L'Algérie, courrier d'Afrique, d'Orient et de la Méditerranée (06-03-1844)


La fantasia
Envoyé par M. Christian Graille
(Extrait d'une correspondance d'Alger)

          De tous les spectacles que je n’ai jamais vu, le plus émouvant, le plus enivrant est bien la Fantasia ! Et je ne crains pas de l'affirmer, un membre du Congrès de la paix, lui-même, subjugué par ses charmes fantastiques, sentirait, ne fut-ce qu'un instant, s'éveiller en lui l'ardeur guerrière de nos pères les Gaulois.
          Je vais essayer de vous décrire cette scène dont mon esprit est encore tout rempli. Que votre imagination me vienne en aide, donnez-lui carrière, elle ne dépassera jamais la réalité.

          Nous étions depuis un quart d'heure dans notre tribune, lorsque les goums, étendards déployés musique en tête, arrivèrent à l'hippodrome.
          Les musiciens, à cheval comme le reste, s'escrimaient de leur mieux, les uns soufflant dans des chalumeaux en roseaux, d'où ils tiraient trois ou quatre notes monotones et criardes, les autres frappant avec une baguette recourbée sur de larges tambourins, qu'ici on nomme les tam-tams.

-=-=-

* **PROBLÈME POSÉ A**: Dans les entrées ci-dessous, de la toute première ligne jusqu'à celle qui contient "state / province: Sabah" incluse, peux-tu modifier ces lignes en remplaçant "collector number" par "collection number" et en laissant tout le reste intact ?

-=-=-

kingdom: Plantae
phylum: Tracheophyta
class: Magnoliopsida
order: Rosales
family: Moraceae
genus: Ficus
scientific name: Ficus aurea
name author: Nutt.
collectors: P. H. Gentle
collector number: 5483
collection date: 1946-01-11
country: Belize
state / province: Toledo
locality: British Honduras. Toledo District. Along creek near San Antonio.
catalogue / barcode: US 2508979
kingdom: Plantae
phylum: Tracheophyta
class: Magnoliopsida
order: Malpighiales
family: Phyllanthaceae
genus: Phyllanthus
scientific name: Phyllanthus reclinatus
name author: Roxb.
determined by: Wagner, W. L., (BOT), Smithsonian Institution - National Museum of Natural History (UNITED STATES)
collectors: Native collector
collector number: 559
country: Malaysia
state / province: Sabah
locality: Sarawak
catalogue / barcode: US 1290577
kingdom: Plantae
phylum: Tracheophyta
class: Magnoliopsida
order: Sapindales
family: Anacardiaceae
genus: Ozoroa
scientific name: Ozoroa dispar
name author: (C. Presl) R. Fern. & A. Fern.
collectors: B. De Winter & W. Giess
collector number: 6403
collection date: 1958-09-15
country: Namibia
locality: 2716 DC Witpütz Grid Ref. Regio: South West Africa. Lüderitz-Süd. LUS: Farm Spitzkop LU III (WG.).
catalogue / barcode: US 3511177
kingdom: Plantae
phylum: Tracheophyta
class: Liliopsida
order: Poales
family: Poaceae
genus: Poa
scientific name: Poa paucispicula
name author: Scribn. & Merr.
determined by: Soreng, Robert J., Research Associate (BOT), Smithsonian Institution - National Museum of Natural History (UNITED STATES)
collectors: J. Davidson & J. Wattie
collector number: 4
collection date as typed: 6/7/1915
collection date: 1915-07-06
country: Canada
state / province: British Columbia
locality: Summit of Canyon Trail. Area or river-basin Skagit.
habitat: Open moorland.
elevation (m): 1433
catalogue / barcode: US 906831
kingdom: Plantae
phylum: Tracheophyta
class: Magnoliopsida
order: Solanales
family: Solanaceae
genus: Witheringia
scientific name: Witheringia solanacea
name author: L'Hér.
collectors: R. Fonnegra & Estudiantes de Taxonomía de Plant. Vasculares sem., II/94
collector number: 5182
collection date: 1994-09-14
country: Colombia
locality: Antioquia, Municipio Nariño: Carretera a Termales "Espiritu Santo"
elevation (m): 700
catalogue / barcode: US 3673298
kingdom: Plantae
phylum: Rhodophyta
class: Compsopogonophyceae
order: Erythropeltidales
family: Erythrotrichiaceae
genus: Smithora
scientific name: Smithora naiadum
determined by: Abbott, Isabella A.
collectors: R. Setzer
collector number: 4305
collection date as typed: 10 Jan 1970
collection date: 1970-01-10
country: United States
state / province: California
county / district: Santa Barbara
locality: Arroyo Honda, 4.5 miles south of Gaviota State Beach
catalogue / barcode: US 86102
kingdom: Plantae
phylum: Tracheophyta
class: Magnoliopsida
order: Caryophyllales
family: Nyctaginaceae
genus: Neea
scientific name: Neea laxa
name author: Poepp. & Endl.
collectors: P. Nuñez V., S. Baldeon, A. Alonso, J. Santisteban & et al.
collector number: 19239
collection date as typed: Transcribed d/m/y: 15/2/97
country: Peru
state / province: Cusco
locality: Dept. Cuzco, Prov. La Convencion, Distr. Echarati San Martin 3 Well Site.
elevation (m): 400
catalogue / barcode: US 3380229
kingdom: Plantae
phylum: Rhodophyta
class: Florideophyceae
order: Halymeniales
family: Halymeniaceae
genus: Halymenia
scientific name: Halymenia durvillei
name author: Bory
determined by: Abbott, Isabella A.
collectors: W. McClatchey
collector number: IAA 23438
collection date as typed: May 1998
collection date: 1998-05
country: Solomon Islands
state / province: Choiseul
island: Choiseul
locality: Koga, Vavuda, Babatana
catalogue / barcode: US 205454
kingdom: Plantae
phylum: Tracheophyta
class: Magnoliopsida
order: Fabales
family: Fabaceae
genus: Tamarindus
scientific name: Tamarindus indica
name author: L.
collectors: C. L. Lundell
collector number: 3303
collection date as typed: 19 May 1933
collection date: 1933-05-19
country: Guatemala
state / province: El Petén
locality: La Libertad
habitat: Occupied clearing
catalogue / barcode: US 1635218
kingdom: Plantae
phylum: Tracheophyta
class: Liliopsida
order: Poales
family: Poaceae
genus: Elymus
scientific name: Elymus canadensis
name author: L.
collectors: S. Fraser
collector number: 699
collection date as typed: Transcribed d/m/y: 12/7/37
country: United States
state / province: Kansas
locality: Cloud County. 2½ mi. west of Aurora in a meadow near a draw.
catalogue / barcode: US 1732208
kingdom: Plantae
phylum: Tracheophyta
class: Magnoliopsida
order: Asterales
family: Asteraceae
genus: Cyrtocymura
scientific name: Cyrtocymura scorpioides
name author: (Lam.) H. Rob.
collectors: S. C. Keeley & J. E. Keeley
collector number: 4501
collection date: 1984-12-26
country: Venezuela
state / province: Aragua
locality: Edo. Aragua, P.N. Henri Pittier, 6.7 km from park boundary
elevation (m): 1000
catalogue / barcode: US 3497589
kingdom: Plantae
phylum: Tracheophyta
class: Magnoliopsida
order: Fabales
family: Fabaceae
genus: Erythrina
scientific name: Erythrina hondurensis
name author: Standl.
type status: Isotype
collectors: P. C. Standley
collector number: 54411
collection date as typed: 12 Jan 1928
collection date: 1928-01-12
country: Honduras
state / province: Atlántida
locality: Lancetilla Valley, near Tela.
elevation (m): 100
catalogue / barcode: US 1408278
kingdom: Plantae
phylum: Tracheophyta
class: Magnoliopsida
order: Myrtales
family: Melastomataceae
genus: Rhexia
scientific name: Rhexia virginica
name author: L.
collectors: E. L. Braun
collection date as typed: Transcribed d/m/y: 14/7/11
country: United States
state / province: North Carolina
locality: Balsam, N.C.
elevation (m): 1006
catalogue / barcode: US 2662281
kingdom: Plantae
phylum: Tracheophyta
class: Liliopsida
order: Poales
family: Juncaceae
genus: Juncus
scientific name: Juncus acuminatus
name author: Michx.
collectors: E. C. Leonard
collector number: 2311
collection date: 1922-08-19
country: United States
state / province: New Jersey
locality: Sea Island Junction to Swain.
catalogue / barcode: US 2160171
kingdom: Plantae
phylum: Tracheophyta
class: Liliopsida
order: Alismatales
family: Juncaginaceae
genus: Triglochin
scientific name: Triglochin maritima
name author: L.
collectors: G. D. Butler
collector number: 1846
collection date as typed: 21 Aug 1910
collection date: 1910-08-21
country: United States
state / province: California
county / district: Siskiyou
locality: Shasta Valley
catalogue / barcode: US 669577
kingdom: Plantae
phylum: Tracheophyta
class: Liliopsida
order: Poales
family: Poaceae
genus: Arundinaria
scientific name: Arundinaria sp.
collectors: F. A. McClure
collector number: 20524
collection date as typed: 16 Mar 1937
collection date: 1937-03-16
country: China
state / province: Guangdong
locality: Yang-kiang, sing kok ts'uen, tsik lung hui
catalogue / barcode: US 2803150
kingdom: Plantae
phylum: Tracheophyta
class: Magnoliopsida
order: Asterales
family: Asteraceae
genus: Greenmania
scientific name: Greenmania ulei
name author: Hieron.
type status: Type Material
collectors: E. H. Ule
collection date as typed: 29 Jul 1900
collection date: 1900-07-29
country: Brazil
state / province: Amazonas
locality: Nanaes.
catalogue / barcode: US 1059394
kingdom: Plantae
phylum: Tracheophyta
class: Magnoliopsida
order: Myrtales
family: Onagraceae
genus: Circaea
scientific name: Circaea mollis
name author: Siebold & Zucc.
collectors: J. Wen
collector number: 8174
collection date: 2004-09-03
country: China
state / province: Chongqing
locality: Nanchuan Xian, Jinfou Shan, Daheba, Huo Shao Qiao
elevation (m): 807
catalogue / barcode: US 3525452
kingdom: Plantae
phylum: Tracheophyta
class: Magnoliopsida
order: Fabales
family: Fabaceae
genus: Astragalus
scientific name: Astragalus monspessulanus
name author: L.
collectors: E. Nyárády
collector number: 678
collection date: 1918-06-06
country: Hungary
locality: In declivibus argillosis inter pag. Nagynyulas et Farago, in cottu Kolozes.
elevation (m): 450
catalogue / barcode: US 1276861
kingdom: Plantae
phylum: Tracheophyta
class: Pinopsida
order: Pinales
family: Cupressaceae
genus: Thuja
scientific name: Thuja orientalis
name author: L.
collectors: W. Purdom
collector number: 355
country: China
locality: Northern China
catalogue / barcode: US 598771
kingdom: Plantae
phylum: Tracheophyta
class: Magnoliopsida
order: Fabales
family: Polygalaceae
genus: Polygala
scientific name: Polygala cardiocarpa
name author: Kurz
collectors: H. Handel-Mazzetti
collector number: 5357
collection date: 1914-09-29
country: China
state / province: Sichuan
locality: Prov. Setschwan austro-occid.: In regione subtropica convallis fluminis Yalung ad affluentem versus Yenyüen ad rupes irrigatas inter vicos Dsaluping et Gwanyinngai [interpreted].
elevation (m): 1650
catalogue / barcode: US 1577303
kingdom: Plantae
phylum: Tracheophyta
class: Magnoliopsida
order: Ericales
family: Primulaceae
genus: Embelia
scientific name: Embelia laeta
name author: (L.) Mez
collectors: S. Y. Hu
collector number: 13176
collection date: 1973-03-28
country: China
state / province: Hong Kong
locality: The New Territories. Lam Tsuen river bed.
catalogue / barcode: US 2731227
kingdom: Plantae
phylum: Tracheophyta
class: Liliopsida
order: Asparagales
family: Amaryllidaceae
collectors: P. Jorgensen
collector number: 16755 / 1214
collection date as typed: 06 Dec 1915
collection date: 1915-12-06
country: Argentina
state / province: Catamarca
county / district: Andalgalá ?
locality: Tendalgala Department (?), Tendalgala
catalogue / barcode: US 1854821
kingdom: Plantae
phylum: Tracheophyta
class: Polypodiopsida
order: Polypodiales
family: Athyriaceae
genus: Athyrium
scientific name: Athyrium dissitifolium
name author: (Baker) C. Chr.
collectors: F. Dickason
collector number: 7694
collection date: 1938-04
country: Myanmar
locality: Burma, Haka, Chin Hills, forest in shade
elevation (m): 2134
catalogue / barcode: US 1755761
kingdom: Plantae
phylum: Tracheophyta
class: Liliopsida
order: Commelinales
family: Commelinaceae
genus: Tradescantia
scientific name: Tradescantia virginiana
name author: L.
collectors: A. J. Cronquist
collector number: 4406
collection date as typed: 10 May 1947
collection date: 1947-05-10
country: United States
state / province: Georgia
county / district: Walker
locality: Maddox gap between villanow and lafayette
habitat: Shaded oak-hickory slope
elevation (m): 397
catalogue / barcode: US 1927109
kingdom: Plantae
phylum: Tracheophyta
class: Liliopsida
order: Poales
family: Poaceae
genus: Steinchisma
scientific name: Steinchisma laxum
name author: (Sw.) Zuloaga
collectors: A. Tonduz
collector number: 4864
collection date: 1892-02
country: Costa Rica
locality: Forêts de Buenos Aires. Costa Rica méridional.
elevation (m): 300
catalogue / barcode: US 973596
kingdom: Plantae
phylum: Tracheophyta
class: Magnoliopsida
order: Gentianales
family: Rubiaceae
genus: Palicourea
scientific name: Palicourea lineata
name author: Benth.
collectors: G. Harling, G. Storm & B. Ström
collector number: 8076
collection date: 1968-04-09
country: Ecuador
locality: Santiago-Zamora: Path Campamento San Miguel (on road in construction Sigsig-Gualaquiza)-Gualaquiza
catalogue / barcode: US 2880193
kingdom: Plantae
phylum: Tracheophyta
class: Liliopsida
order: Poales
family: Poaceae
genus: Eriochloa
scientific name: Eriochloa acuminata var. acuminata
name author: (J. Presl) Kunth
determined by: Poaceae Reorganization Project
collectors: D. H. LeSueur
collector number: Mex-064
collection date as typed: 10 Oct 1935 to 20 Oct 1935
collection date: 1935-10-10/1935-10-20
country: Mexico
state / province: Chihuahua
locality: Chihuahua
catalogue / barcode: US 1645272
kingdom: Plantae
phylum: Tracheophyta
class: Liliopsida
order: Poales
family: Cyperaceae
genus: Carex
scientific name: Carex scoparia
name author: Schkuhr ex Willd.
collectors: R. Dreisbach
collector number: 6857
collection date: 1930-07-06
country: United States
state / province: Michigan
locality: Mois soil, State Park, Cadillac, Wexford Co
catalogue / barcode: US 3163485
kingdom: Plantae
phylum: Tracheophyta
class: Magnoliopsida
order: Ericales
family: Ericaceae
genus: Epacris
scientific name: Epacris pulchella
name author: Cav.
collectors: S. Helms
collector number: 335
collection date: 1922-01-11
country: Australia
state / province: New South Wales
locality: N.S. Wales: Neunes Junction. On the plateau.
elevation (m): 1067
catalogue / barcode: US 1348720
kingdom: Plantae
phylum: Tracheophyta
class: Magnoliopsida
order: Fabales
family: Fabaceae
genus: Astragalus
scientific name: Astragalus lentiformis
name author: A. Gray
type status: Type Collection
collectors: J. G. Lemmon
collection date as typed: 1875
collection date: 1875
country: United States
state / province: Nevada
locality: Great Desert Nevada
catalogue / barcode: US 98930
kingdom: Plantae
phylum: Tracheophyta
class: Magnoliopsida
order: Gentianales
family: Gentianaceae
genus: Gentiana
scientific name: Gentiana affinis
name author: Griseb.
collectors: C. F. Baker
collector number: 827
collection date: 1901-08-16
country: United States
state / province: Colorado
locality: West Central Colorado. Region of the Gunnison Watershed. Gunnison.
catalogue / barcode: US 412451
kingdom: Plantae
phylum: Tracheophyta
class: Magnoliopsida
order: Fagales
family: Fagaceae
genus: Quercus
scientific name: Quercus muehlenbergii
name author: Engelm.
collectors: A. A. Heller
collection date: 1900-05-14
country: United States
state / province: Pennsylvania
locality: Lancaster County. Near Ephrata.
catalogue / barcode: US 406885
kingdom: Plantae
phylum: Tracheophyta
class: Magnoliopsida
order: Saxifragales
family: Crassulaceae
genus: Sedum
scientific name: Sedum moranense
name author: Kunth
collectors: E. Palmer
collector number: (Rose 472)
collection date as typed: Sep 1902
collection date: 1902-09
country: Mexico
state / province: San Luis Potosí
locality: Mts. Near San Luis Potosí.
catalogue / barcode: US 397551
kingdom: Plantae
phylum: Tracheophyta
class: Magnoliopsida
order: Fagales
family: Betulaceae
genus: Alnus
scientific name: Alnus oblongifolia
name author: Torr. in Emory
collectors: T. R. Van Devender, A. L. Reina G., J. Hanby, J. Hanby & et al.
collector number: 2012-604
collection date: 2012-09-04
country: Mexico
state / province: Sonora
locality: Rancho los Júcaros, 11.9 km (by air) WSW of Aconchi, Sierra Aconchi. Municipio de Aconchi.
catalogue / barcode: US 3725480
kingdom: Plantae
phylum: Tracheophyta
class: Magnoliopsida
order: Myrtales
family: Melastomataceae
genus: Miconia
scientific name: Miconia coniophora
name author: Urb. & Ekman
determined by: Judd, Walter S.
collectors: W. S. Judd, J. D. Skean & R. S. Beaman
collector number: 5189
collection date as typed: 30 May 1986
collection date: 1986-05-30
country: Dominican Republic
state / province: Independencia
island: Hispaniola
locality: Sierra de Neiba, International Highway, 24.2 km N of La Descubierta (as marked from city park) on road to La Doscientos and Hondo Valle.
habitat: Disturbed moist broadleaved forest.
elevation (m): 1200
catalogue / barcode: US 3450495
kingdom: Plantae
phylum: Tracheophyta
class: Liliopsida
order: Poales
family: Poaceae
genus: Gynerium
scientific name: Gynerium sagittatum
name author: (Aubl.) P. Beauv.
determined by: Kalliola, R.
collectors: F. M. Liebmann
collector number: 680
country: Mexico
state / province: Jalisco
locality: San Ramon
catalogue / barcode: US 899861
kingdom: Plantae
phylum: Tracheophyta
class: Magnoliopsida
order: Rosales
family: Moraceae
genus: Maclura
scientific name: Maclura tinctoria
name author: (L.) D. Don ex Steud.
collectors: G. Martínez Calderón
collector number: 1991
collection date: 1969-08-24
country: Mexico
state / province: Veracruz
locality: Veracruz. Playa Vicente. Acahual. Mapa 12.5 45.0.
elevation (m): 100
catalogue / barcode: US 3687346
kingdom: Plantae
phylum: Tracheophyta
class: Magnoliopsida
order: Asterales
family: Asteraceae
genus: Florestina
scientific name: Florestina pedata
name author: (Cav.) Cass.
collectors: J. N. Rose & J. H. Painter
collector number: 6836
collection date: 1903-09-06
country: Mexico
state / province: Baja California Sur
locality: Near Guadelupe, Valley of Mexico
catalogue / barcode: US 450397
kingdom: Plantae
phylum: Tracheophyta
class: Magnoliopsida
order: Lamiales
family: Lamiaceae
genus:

-=-=-

* **PROBLÈME POSÉ B**: Peux-tu recopier intégralement le texte sur la fantasia ?

* **RÉPONSE COMPLÈTE A**:
kingdom: Plantae
phylum: Tracheophyta
class: Magnoliopsida
order: Rosales
family: Moraceae
genus: Ficus
scientific name: Ficus aurea
name author: Nutt.
collectors: P. H. Gentle
collection number: 5483
collection date: 1946-01-11
country: Belize
state / province: Toledo
locality: British Honduras. Toledo District. Along creek near San Antonio.
catalogue / barcode: US 2508979
kingdom: Plantae
phylum: Tracheophyta
class: Magnoliopsida
order: Malpighiales
family: Phyllanthaceae
genus: Phyllanthus
scientific name: Phyllanthus reclinatus
name author: Roxb.
determined by: Wagner, W. L., (BOT), Smithsonian Institution - National Museum of Natural History (UNITED STATES)
collectors: Native collector
collection number: 559
country: Malaysia
state / province: Sabah

* **RÉPONSE COMPLÈTE B**:
L'Algérie, courrier d'Afrique, d'Orient et de la Méditerranée (06-03-1844)


La fantasia
Envoyé par M. Christian Graille
(Extrait d'une correspondance d'Alger)

          De tous les spectacles que je n’ai jamais vu, le plus émouvant, le plus enivrant est bien la Fantasia ! Et je ne crains pas de l'affirmer, un membre du Congrès de la paix, lui-même, subjugué par ses charmes fantastiques, sentirait, ne fut-ce qu'un instant, s'éveiller en lui l'ardeur guerrière de nos pères les Gaulois.
          Je vais essayer de vous décrire cette scène dont mon esprit est encore tout rempli. Que votre imagination me vienne en aide, donnez-lui carrière, elle ne dépassera jamais la réalité.

          Nous étions depuis un quart d'heure dans notre tribune, lorsque les goums, étendards déployés musique en tête, arrivèrent à l'hippodrome.
          Les musiciens, à cheval comme le reste, s'escrimaient de leur mieux, les uns soufflant dans des chalumeaux en roseaux, d'où ils tiraient trois ou quatre notes monotones et criardes, les autres frappant avec une baguette recourbée sur de larges tambourins, qu'ici on nomme les tam-tams.